Tomorrow im making an Anonymous podcast it's the second of a serie of pods cast..
My disciple idea and his droog.

Than my role his the eclectic stranger, my disciple is the serious guy and the other dude he his a ''people'' type of guy he ask question his ignorance serve a purpose.

We 3 forme a strong team...

I preppared a sheet for short essay on early medieval ars antiqua, and ars nova and will also talk of
the curieous ars subtilior movement than the debut of renaissance the franco-flemish school.

Since last time we talk about Carlo Gesualdo now we gonna talk in the depth of pre Gesualdo
inovations among other thing, they also wont me to talk about occultism ,gemstones and tarot
im the service wierdo may i dare says some freak at worst..

A musicologist connect the dots take a deep look at progression and advancement in music like
avant-garde of polyphony , complex chromatism...

It serious hard work that demand devotion but it's so fun in the end it's a work i like, than about gemstone talisman and ocus pocus tarot (some people like it), has for me i got tired of tarot, i do pull the cards for others only , never for me...what about thee gemstone an the esoterical virtues now
that captivating .

So i guess they demand me to be a musicologist , an esoterical advisor sort of this is interresting
i will do it and it's gonna be on the web, i said to em i want to be mister anoymous i dont pursue fame. But ours stuff is solid...

So i guess i became a musicologist not by choice but because people demand information about classical and whant to know more.... i will be glad to help out give my service.

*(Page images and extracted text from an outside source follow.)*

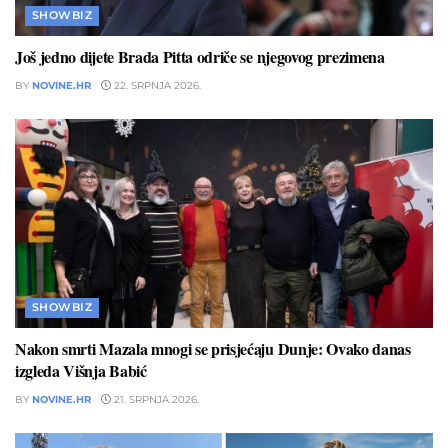
SHOWBIZ
Još jedno dijete Brada Pitta odriče se njegovog prezimena
BY
NOVINE.HR
22. SRPNJA 2026.
SHOWBIZ
Nakon smrti Mazala mnogi se prisjećaju Dunje: Ovako danas
izgleda Višnja Babić
BY
NOVINE.HR
21. SRPNJA 2026.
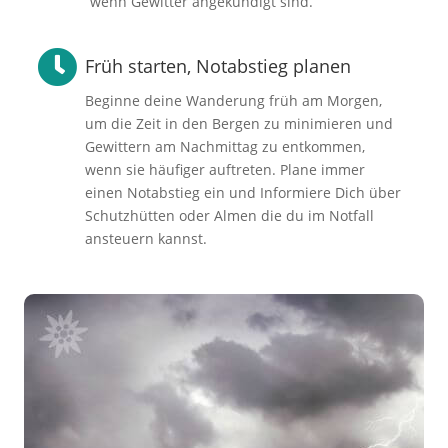
wenn Gewitter angekündigt sind.

Früh starten, Notabstieg planen
Beginne deine Wanderung früh am Morgen,
um die Zeit in den Bergen zu minimieren und
Gewittern am Nachmittag zu entkommen,
wenn sie häufiger auftreten. Plane immer
einen Notabstieg ein und Informiere Dich über
Schutzhütten oder Almen die du im Notfall
ansteuern kannst.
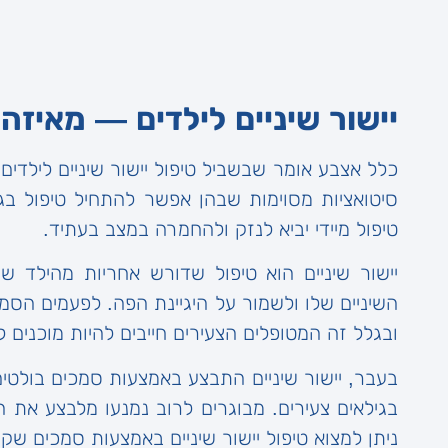
יישור שיניים לילדים — מאיזה 
סיטואציות מסוימות שבהן אפשר להתחיל טיפול בג
טיפול מיידי יביא לנזק ולהחמרה במצב בעתיד.
יישור שיניים הוא טיפול שדורש אחריות מהילד שע
השיניים שלו ולשמור על היגיינת הפה. לפעמים הסמכ
ובגלל זה המטופלים הצעירים חייבים להיות מוכנים ל
בעבר, יישור שיניים התבצע באמצעות סמכים בולטים
בגילאים צעירים. מבוגרים לרוב נמנעו מלבצע את
ניתן למצוא טיפול יישור שיניים באמצעות סמכים ש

So i hope this was a pertinant blog and it wont fall in obsolete category, i take request very professionaly.On another topic i got another friend regular client for fortune telling tarot pulling, he said im sharp.But i dont do a buziness whit this it's free there my Buddies..

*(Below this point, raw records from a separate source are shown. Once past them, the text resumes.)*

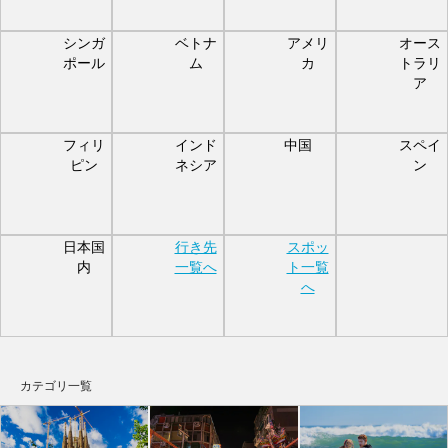
シンガ
ベトナ
アメリ
オース
ポール
ム
カ
トラリ
ア
フィリ
インド
中国
スペイ
ピン
ネシア
ン
日本国
行き先
スポッ
内
一覧へ
ト一覧
へ
カテゴリ一覧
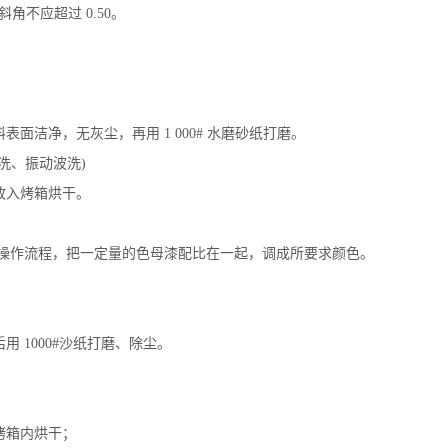
斜角不应超过
0.50
。
料表面洁净，无灰尘，再用
1 000#
水磨砂纸打磨。
洗、振动波洗
)
放入烤箱烘干。
操作流程，把一定量的色母漆配比在一起，调成所要求颜色。
后用
1000#
沙纸打磨、除尘。
烤箱内烘干；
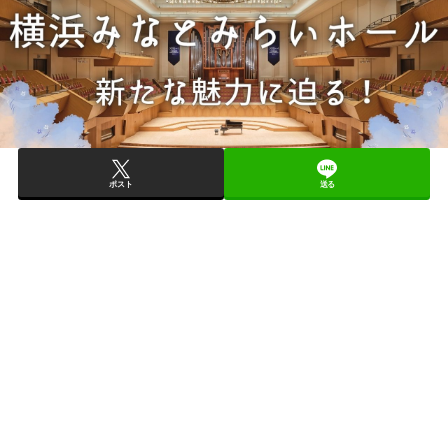
ポスト
送る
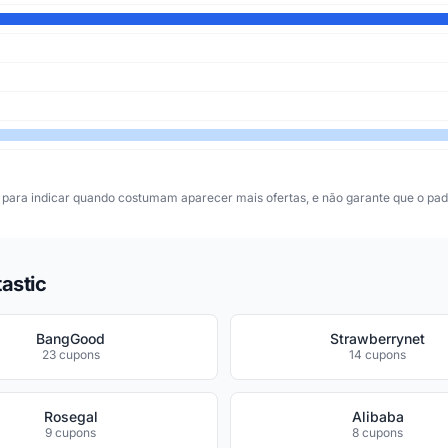
para indicar quando costumam aparecer mais ofertas, e não garante que o padr
astic
BangGood
Strawberrynet
23 cupons
14 cupons
Rosegal
Alibaba
9 cupons
8 cupons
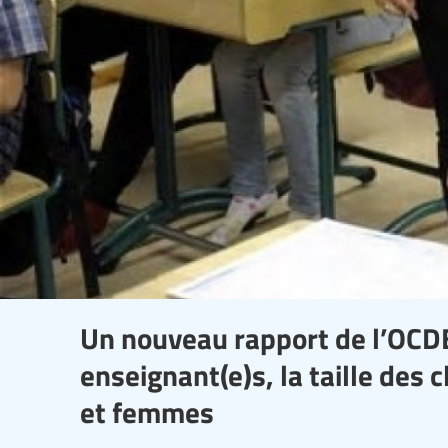
Un nouveau rapport de l’OCDE
enseignant(e)s, la taille des 
et femmes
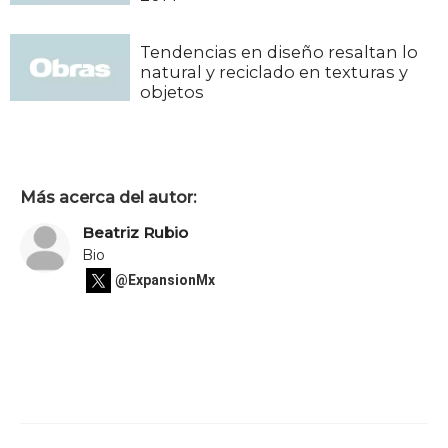
Tendencias en diseño resaltan lo
natural y reciclado en texturas y
objetos
Más acerca del autor:
Beatriz Rubio
Bio
@ExpansionMx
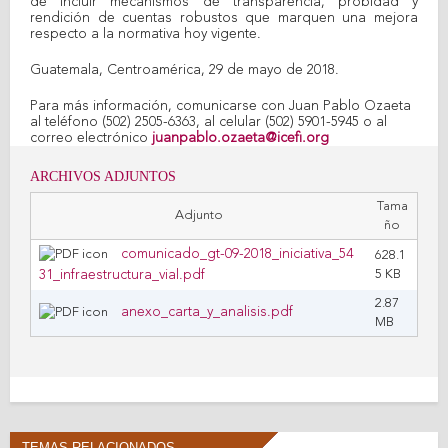
de incluir mecanismos de transparencia, probidad y
rendición de cuentas robustos que marquen una mejora
respecto a la normativa hoy vigente.
Guatemala, Centroamérica, 29 de mayo de 2018.
Para más información, comunicarse con Juan Pablo Ozaeta
al teléfono (502) 2505-6363, al celular (502) 5901-5945 o al
correo electrónico
juanpablo.ozaeta@icefi.org
ARCHIVOS ADJUNTOS
Tama
Adjunto
ño
comunicado_gt-09-2018_iniciativa_54
628.1
31_infraestructura_vial.pdf
5 KB
2.87
anexo_carta_y_analisis.pdf
MB
TEMAS RELACIONADOS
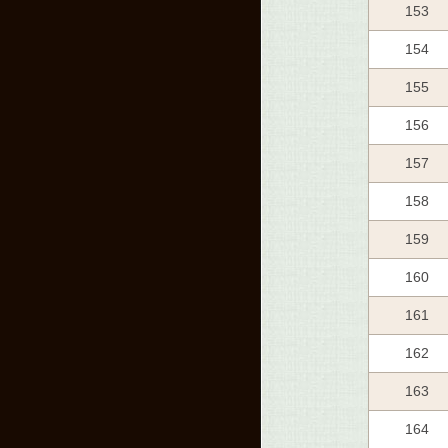
153
154
155
156
157
158
159
160
161
162
163
164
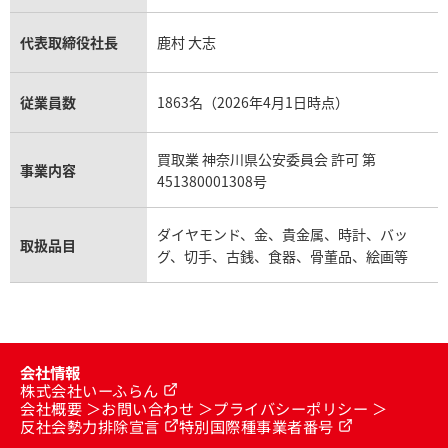
代表取締役社長
鹿村 大志
従業員数
1863名（2026年4月1日時点）
買取業 神奈川県公安委員会 許可 第
事業内容
451380001308号
ダイヤモンド、金、貴金属、時計、バッ
取扱品目
グ、切手、古銭、食器、骨董品、絵画等
会社情報
株式会社いーふらん
会社概要
お問い合わせ
プライバシーポリシー
反社会勢力排除宣言
特別国際種事業者番号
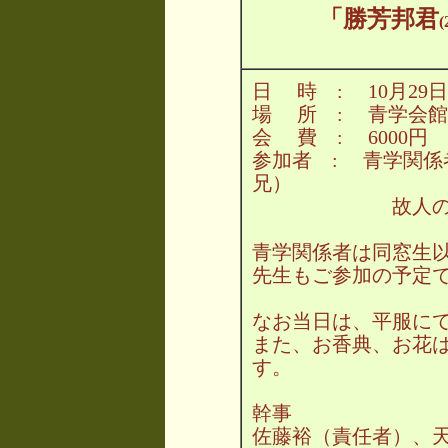
「勝芳邦君
日 時 : 10月29日（土
場 所 : 青学会館
会 費 : 6000円
参加者 : 青学関係
兄）
故人の知
青学関係者は同窓生
先生もご参加の予定
なお当日は、平服に
また、お香典、お花
す。
幹事
佐藤裕（責任者）、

Than if they ask me for my full potencial they will get my credencial and expertise, i give my 100%
or more... whant i like part take in a project.

I try to be has Professional and academic has i possibly can in chronology tedious in détails...

So this is all i got to say and have a nice day TC menbers outhere

:tiphat: 


P.s why the hell post on this ?? because i had to share it whit you guys since im trill


----------